▸ WHAT TO WORK ON
[A] List every place for which the article on the first European great depression gives interest payments as a percentage of public spending, with the percentages and years stated for each.
[B] Continue the article on the first European great depression from the point where it stops.

The First European Great Depression

Great Crises in Spanish Economic History: The 14th Century
The First European Great Depression
War, epidemics, hunger…the Late Middle Ages saw enormous convulsions that caused a profound crisis in Europe and Spain. This shock to feudalism opened the door to modernity on the Old Continent.
El País: La primera gran depresión europea
Editorial by Antoni Furió Diego, January 8, 2011

After various failed attempts to overcome its financial crisis, the Kingdom of Mallorca’s estate went bankrupt in 1405. In previous years many private banks had fallen in Barcelona, Valencia, and Mallorca, but this was not the collapse of a particular financial institution but rather an entire kingdom. The bankruptcy not only forced the government to consign all the island’s revenues to interest and amortization payments; it also left the creditors, the immense majority Barcelonese, control over the centralization of monetary collection, the supervision of interest payments, and the general management of the public debt.

This was not merely a temporary crisis. The problems were structural and began long before that. Thirty years earlier, only twenty years after Mallorca began to emit public debt, the treasury was already underwater. As Álvaro Santamaría noted in his day, of the crown’s 900,000 sueldos (gold coins) of projected global revenue, only some 660,000 were collected, while the rest went unseen because of fraud and bad management. To close the gap between revenue and expenditure, the Mallorcan treasury had contracted debt on the order of 6 million sueldos, which obligated total interest payments of 600,000 sueldos, that is to say, almost all its effective revenue.

In 1373, an administrator named by the crown drew up a reorganization plan to (A) drastically reduce public spending (by (1) considerably trimming the wages and rewards paid by the government, (2) reducing the number of embassies and official missions, (3) limiting investment in public works such as city wall maintenance, water services, and docks for ten years, and (4) controlling the wheat supply and prohibiting food donations by the crown on the public dime), (B) strictly control public finances (by submitting them to auditors whose reports would then be given to new government leaders at the beginning of their annual terms), and (C) amortize the debt in 10 years (with a (1) reduction in the interest rate from 10% or 8%, (2) 10 year moratorium, and (3) septennial amortization).

This plan not only didn’t work; the financial crisis became more serious, and although there were new attempts to clean up the debt (in 1392 a Catalonian representative of the creditors took a role in Mallorcan finances to assure the payment of interest), the national bank finally broke in 1405.

Mallorca’s is neither an isolated case in the Spain nor the Europe of the Late Middle Ages. By the end of the 14th century, payment of public debt interest made up between half and three quarters of public spending in the great cities of Italy, France, Germany, Flanders, and Holland. In the Kingdom of Aragon, where the censo (see Law of Emphyteusis) had become the principal financial recourse of local governments by the mid-1300s, public debt reached colossal levels before the turn of the century. In Barcelona, interest payments as a percentage of public spending increased from 42% in 1358 to 61% in 1403; in Tarragona, they were 54% in 1393 to 72% in 1399; in Valencia, they were 39% in 1365 and 50% in 1402; Mallorca, perhaps the most spectacular case, hit 81% in 1378. As the debt was financed by fiscal revenues – or more accurately, by new taxes and increased fiscal pressure – a good part of the public’s economic energy was diverted to creditors, to citizens and merchants who invested in public debt – less lucrative but more secure than other options – to diversify risk, long before they took the baton from the nobility and ecclesiastical institutions, and who clearly had investors’ spirits.

▸ INFORMATION SHOWN

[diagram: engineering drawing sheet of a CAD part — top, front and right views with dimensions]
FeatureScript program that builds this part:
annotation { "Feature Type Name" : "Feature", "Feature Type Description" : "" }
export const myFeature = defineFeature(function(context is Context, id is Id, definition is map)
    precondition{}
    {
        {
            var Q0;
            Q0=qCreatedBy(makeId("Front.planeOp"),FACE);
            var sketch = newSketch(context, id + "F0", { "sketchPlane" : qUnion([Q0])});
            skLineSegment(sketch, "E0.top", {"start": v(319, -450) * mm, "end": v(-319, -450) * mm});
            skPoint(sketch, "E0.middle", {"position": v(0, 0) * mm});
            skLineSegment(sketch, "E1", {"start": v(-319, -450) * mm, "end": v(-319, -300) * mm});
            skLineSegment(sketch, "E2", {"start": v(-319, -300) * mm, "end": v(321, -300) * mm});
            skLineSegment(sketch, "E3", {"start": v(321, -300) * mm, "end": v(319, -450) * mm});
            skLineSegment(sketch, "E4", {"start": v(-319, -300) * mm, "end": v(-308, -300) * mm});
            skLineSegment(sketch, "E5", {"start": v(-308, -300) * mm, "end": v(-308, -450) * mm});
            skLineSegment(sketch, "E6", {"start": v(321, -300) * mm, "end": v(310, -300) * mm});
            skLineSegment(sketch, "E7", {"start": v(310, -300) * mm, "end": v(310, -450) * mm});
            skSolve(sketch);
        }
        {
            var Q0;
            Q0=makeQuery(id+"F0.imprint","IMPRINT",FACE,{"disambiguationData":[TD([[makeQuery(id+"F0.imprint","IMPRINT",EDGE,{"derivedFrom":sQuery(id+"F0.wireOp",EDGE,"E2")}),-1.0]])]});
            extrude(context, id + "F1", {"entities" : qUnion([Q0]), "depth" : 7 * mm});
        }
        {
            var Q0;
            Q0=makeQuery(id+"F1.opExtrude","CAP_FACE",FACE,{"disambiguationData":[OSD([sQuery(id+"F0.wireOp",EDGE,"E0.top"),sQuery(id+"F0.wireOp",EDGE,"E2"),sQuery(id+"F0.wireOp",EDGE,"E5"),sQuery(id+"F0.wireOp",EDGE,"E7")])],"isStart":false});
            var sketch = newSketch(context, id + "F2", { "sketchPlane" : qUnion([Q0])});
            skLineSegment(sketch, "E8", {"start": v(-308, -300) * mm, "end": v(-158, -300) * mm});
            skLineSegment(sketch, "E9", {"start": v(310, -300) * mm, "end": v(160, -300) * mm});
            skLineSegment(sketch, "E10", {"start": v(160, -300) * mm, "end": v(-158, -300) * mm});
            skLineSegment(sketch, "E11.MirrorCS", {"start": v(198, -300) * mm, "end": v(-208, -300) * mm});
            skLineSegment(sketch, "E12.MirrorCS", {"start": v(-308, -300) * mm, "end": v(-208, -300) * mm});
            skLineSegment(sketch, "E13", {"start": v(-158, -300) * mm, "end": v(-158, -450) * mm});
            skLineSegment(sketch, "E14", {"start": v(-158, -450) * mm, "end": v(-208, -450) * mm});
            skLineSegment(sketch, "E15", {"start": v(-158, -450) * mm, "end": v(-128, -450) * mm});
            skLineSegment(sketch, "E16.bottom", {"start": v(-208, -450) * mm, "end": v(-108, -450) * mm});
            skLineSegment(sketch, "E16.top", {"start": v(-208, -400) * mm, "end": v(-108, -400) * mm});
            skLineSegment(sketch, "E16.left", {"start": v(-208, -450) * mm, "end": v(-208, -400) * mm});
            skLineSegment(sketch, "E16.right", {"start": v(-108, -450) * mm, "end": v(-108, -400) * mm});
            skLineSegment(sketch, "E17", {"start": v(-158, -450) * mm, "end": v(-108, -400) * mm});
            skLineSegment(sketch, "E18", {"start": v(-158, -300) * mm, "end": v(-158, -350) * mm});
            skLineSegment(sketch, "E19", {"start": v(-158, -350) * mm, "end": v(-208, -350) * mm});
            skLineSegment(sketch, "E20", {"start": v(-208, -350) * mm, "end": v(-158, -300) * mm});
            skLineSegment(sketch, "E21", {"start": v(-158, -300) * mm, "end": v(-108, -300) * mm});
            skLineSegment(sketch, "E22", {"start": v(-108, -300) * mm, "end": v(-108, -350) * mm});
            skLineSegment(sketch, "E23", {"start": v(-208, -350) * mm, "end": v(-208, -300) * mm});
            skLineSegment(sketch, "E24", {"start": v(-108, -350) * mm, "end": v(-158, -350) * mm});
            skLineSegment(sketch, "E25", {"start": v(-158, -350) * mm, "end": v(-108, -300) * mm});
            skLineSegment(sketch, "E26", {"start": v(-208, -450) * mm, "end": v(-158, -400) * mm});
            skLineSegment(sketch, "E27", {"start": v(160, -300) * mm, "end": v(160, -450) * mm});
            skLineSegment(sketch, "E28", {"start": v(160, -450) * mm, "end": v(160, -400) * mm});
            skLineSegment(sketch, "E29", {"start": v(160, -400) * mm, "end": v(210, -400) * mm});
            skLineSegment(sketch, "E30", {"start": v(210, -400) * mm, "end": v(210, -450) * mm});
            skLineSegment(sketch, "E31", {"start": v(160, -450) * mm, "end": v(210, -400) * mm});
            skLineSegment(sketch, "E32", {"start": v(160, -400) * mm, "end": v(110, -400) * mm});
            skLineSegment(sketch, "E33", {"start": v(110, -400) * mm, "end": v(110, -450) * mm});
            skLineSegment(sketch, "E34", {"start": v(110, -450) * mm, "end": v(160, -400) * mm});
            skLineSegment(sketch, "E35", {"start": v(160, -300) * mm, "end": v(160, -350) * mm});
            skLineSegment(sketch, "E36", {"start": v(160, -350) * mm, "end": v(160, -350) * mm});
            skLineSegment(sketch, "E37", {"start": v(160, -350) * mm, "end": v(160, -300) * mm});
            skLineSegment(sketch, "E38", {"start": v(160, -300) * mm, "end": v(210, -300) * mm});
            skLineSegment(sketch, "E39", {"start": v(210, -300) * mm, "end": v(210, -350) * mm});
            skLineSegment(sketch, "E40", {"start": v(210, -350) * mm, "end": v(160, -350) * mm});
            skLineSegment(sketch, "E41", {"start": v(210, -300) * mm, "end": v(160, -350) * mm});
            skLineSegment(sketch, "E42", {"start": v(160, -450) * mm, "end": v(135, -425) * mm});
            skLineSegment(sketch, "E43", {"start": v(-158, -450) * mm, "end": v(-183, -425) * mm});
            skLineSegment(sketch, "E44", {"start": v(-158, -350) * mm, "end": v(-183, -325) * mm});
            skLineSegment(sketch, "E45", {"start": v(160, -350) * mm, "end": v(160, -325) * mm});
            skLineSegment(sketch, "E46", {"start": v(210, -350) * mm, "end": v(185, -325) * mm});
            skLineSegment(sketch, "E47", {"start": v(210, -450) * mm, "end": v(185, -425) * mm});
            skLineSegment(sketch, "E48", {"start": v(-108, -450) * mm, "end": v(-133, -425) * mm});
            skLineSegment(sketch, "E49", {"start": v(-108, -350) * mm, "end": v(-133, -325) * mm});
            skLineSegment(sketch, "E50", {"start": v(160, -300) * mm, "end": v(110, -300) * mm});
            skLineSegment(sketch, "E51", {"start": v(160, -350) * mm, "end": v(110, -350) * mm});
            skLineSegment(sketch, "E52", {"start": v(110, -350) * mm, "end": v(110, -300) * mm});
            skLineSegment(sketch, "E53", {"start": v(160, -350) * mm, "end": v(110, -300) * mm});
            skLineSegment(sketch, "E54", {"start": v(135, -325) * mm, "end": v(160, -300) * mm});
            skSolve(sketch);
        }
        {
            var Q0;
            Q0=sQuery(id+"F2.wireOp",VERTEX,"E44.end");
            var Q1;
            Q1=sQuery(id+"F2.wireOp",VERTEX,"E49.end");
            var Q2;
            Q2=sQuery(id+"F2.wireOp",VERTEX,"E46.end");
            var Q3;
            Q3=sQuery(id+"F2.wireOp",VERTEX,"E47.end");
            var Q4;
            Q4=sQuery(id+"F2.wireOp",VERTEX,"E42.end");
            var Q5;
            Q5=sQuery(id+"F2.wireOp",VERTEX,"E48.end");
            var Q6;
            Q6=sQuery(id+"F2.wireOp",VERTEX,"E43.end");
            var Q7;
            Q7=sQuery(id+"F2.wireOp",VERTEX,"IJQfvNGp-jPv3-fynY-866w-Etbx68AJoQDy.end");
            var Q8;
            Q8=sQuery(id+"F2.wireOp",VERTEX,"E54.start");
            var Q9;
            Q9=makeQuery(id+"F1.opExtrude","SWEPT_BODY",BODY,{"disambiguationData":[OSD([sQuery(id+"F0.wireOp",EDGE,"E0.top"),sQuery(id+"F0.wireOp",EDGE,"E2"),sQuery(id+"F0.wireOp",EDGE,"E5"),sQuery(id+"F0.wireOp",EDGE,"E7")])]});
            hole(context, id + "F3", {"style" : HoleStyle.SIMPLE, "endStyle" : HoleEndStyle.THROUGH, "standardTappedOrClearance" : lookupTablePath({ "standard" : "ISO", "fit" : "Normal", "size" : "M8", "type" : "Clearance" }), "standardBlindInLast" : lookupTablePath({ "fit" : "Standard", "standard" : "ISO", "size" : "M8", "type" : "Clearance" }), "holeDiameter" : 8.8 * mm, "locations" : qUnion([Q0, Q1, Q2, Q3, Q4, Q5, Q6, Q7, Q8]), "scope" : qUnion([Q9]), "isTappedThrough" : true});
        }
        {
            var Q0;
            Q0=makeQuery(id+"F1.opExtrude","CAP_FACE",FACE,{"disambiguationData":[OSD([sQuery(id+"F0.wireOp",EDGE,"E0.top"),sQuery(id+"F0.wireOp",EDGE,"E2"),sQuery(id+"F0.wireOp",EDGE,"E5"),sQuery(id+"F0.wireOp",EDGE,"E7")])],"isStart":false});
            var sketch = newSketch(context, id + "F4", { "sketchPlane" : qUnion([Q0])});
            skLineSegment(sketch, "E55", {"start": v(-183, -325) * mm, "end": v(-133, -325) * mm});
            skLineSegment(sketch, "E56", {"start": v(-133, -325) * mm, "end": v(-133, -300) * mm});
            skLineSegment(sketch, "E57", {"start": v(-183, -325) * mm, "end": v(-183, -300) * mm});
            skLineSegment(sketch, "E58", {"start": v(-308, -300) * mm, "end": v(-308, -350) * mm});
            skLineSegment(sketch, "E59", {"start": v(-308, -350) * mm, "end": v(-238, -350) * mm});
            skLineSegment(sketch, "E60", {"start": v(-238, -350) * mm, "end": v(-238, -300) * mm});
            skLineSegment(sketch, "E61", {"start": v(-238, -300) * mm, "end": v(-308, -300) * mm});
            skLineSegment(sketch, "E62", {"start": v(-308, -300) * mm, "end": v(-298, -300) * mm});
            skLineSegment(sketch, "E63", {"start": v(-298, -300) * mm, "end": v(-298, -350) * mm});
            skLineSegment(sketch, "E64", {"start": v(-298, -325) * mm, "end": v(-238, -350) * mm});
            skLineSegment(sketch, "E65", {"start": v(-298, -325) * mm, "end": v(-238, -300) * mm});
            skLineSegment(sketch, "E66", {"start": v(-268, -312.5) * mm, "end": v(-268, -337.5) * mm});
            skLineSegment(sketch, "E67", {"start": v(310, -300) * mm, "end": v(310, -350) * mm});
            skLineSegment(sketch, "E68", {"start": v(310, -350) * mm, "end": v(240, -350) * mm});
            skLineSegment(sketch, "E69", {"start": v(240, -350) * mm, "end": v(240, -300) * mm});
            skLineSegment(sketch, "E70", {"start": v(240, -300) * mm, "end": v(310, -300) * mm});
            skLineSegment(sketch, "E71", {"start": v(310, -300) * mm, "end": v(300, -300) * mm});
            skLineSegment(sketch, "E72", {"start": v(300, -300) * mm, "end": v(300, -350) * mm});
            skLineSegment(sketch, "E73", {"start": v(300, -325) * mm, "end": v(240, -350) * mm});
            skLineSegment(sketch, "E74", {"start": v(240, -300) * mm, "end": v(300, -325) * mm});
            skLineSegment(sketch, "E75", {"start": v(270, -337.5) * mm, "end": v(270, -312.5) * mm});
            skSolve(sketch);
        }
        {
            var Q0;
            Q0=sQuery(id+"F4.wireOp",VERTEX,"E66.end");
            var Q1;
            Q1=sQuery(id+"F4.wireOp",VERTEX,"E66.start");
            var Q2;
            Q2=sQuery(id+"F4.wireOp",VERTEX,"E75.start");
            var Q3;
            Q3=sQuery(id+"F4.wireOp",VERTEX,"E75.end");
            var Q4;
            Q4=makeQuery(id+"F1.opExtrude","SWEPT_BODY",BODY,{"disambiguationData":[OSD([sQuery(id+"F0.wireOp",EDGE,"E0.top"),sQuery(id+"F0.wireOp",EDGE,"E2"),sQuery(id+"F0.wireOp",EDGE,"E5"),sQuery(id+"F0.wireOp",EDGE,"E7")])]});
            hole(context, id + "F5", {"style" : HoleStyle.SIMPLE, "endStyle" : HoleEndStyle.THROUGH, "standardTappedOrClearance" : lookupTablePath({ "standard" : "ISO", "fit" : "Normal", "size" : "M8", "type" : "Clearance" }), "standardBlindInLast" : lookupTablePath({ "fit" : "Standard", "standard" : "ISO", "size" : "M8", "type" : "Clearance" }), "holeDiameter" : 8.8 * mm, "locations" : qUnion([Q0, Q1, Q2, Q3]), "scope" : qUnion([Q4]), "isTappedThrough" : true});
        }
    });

▸ SOLVED PROBLEMS
[A]
- Barcelona: 42% in 1358, rising to 61% in 1403
- Tarragona: 54% in 1393, rising to 72% in 1399
- Valencia: 39% in 1365 and 50% in 1402
- Mallorca: 81% in 1378

[B]
The unstoppable increase of the debt, one of the best barometers and also one of the multiple causes of the crisis of the 14th century, had its origin in the continuous pecuniary petitions of the monarchy, motivated at the same time by increases in military spending, and on a smaller scale, the development of an ever-more centralized administrative apparatus. War was a near-permanent state of affairs in Europe throughout the 14th century, one of the great scourges, along with pestilence and hunger, of this century of calamity.

On the Iberian Peninsula, military campaigns came one after another for the greater part of three centuries: (1) the Castilian-Aragonese crusades against Granada, (2) the battle of Salado, in which the combined forces of Castile and Portugal defeated the Marinids, (3) the conquest of Cerdeña and continuous wars with Genoa for control of the western Mediterranean, (4) the reintegration of Mallorca to the Crown of Aragon, (5) the Castilian nobility’s revolts and the wars of unification between Aragon and Valencia, and (5) above all, the Castilian Civil War, which arose from an open war between the crowns of Castile and Aragon, a long, costly, and destructive war that also made a mark in the general European Hundred Years’ War.

The wars reaped lives, devastated harvests, razed towns and cities, interrupted commerce, made grain storage difficult, and halted growth, but they also demanded great sums of money to finance military campaigns – in particular, to pay troops – and to reconstruct afterward. This money came from cities and rural communities submitted to new and greater levies which were initially extraordinary and then became ordinary. As opposed to the ancient feudal tributes, strictly collected from nobility, the new taxes were general and universal; they extended not only to the king’s vassals but also to all the inhabitants of the kingdom, all the subjects of the monarchy, under the justification of common good and public utility. Yet they were invested in dubious ways (from the perspective of the taxpayers as well, who denounced them), such as more wars and more favors to the friends and partisans of the sovereign.

The construction of a true fiscal and financial system with ordinary, regular taxes on assets or commercialization and consumption (including sisas and alcabalas, which were akin to VATs) made possible, first in Catalonia and the Kingdom of Aragon and later in Castile, the consolidation of the public debt, based not on short-term credit (loans at interest) but on long-term credit (censales/emphyteusis, juros/long-term bonds). Or to put it more accurately, it was the consolidation of public debt consigned over determined taxes (the majority indirect) that demanded and culminated in the establishment of a true financial system, first municipal and then statewide.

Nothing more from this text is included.